SOURCE RECORDS:
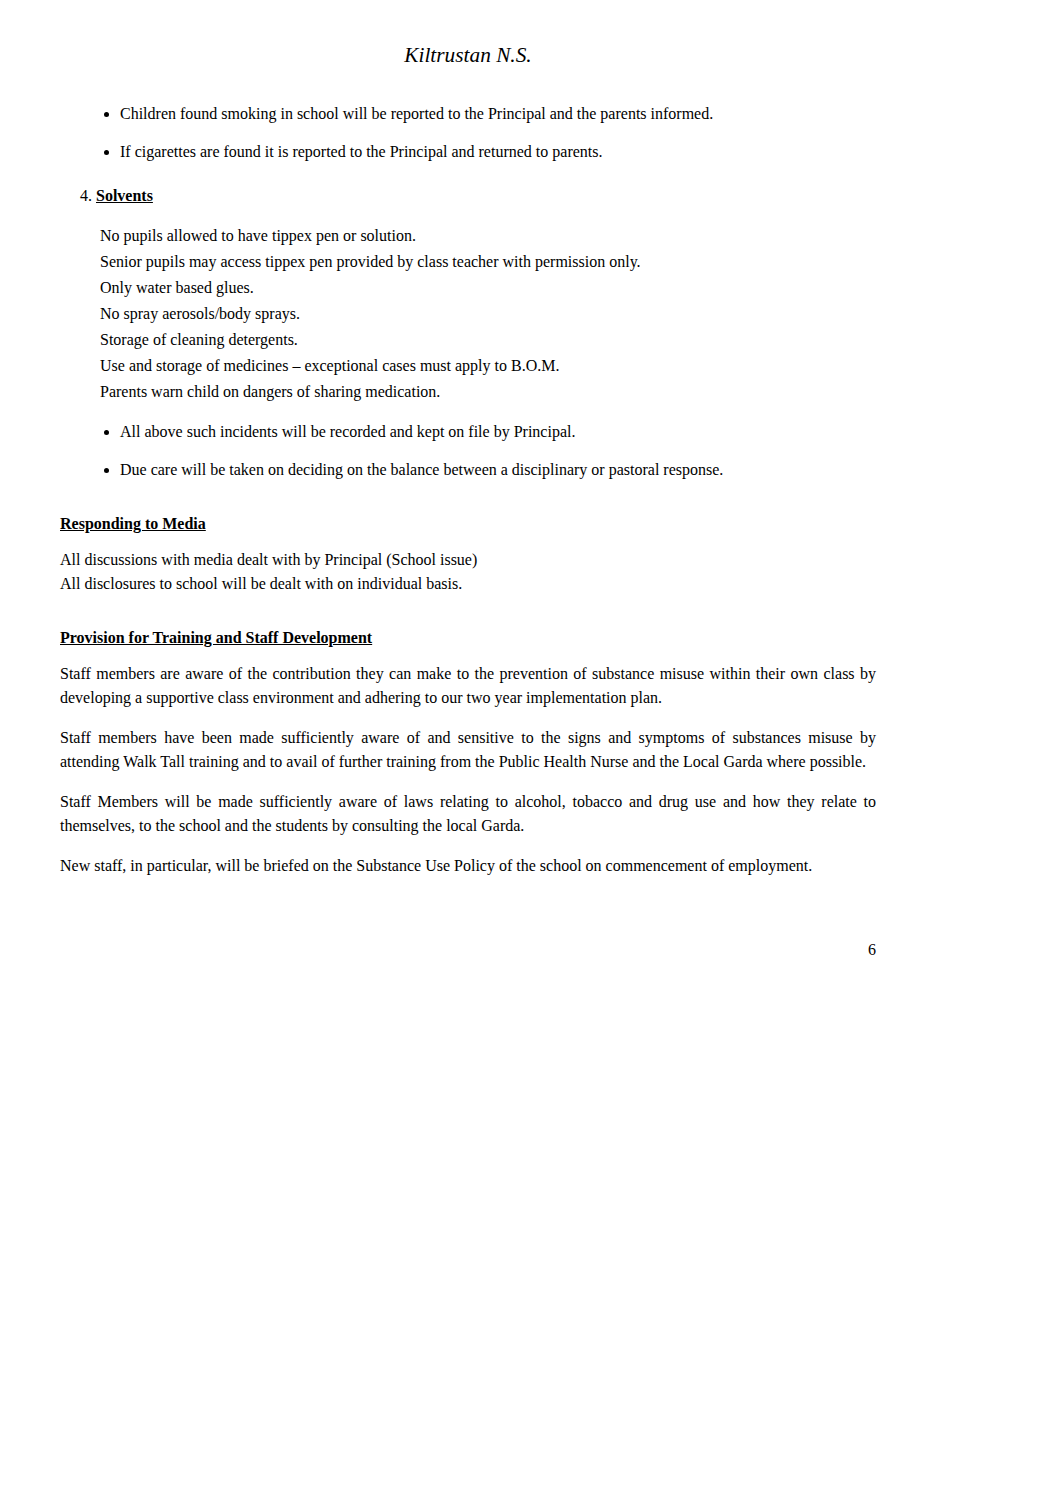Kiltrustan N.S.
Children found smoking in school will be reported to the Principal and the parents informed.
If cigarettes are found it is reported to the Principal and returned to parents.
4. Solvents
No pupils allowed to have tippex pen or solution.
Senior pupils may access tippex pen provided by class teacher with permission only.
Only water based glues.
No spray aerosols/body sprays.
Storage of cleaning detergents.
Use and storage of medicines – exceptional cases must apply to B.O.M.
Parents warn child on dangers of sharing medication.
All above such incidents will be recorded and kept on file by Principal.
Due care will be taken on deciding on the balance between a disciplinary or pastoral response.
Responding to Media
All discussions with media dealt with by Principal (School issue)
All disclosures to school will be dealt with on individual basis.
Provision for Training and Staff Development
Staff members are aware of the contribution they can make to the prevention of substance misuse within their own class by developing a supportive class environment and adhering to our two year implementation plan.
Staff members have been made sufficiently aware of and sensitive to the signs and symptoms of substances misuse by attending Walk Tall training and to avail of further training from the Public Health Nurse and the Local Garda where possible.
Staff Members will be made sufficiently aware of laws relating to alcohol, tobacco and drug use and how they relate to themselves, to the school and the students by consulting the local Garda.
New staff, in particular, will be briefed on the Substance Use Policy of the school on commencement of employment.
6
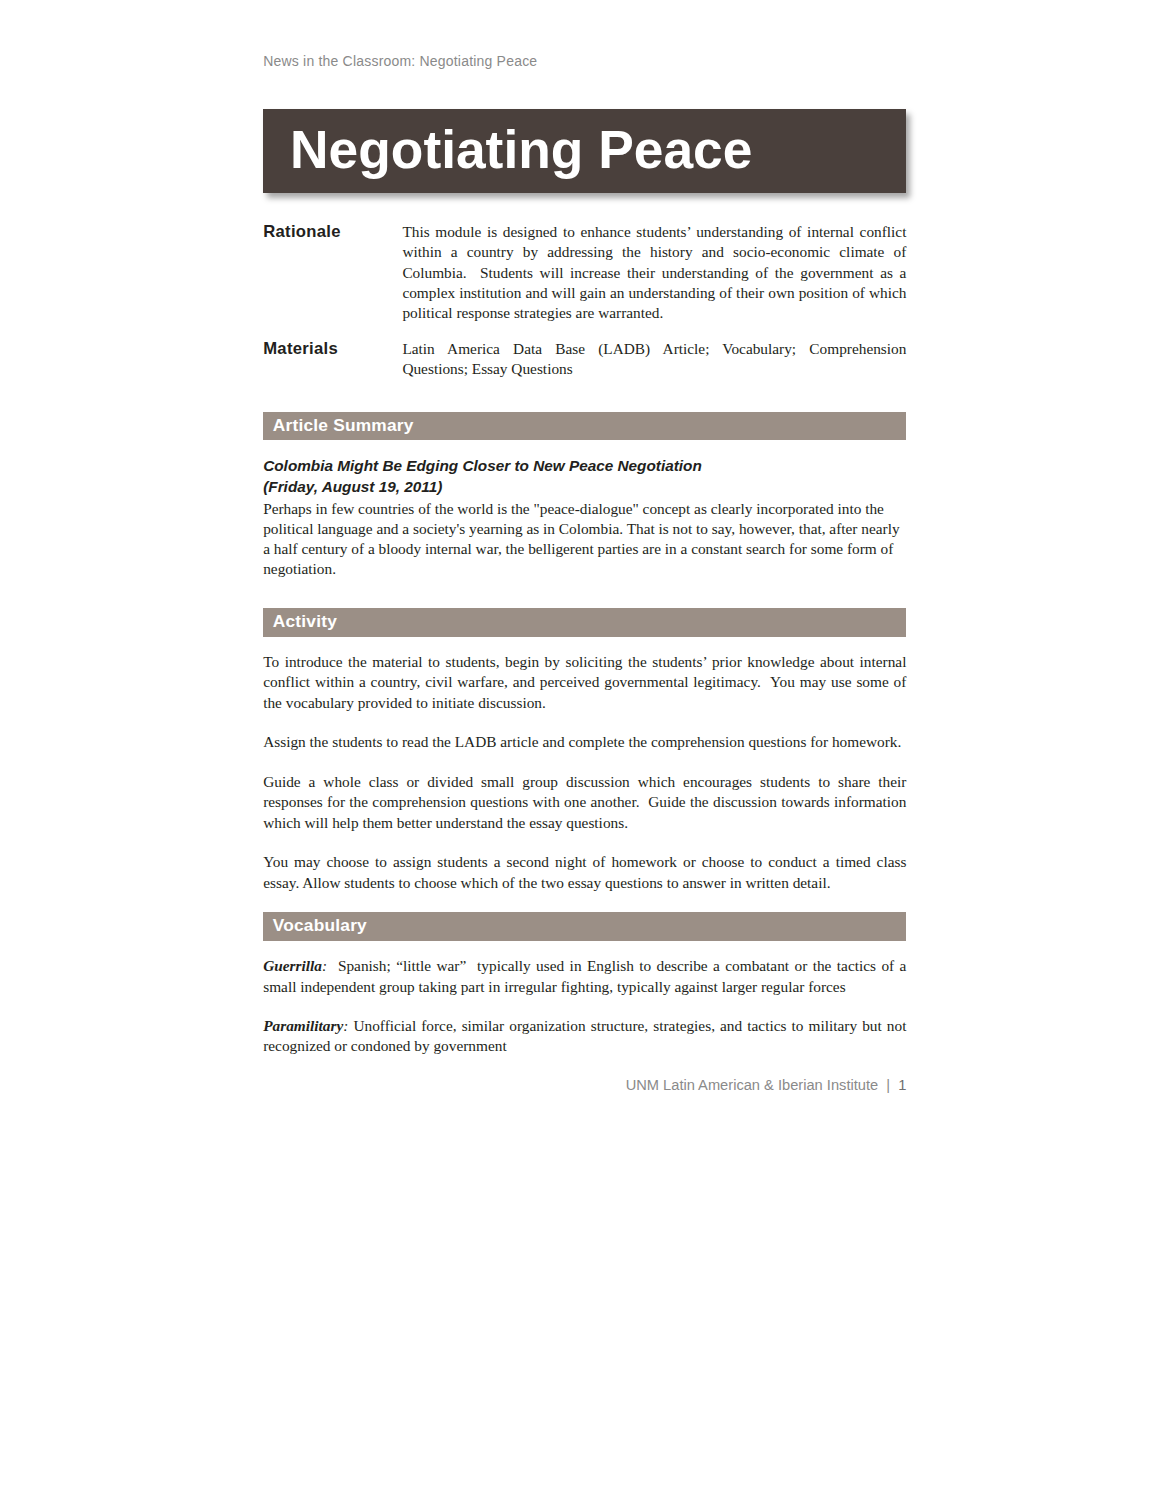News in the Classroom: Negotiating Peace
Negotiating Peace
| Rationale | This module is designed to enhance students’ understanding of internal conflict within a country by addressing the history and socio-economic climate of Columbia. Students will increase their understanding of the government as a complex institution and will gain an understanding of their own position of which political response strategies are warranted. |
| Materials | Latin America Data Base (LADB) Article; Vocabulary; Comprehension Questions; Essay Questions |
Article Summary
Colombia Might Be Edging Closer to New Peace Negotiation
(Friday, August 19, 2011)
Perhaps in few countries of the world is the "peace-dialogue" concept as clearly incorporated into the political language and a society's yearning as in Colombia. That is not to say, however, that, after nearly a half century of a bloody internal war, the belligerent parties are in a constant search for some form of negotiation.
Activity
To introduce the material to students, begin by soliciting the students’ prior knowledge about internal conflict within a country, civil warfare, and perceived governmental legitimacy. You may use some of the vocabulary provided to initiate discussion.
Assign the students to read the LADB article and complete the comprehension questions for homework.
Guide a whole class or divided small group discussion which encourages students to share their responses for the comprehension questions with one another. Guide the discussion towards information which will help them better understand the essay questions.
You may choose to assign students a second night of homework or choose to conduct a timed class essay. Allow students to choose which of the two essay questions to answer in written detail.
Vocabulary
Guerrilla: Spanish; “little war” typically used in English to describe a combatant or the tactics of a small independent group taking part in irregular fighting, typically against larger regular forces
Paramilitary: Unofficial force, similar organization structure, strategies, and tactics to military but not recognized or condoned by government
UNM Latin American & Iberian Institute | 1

PROMPT: Proceeding from the line containing "All discussions with" through the line containing "Provision for Training and Staff Development", transcribe the lines above exactly, both end lines included.

RESPONSE TO THIS TASK:
All discussions with media dealt with by Principal (School issue)
All disclosures to school will be dealt with on individual basis.
Provision for Training and Staff Development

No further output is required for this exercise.